_Work task:_
Rewrite the Photoplay article on Hollywood as a manless town, starting at "BIG chance for" and ending at "at their tea-tables.", with "date books" changed to "calendars".

_Passage for review:_
Photoplay/Volume 36/Issue 4/Hollywood—A Manless Town

Hollywood―A Manless Town

By Katherine Albert

Illustration by Russell Patterson

Wanted: Single Men with New York Manners by Lonely Stars―No Actors Need Apply

BIG chance for eligible men in Hollywood! Come West, young feller. Take the stars to parties. Be the Steady Flame. Fill up their date books. Preside at their tea-tables.

The picture gals are starved for romance.

Hollywood is a manless town.

Let's look the situation squarely in the face. Let's get out the magnifying glass and the forceps. Lay the false moustache and the poison bottle on the table there. Let me have a bit of twine and an old skate strap. That will do very nicely, thank you.

Now, in the first place, where are all the men in Hollywood?

Yes, yes, I know, a lot of them are at Aileen Pringle's, playing dominoes. But they can't all get in her house, much as they want to.

Where are the rest? They don't become hermits. They don't commit suicide. They don't go in for arson and wake up in jail.

_Input data:_
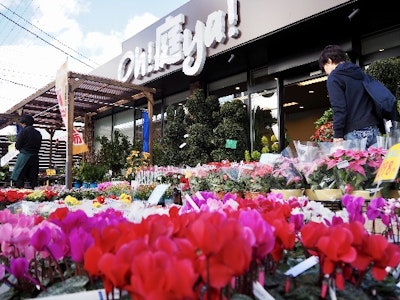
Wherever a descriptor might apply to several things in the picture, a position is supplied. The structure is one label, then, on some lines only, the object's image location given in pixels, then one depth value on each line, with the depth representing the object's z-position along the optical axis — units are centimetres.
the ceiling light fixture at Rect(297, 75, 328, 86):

_Task output:_
BIG chance for eligible men in Hollywood! Come West, young feller. Take the stars to parties. Be the Steady Flame. Fill up their calendars. Preside at their tea-tables.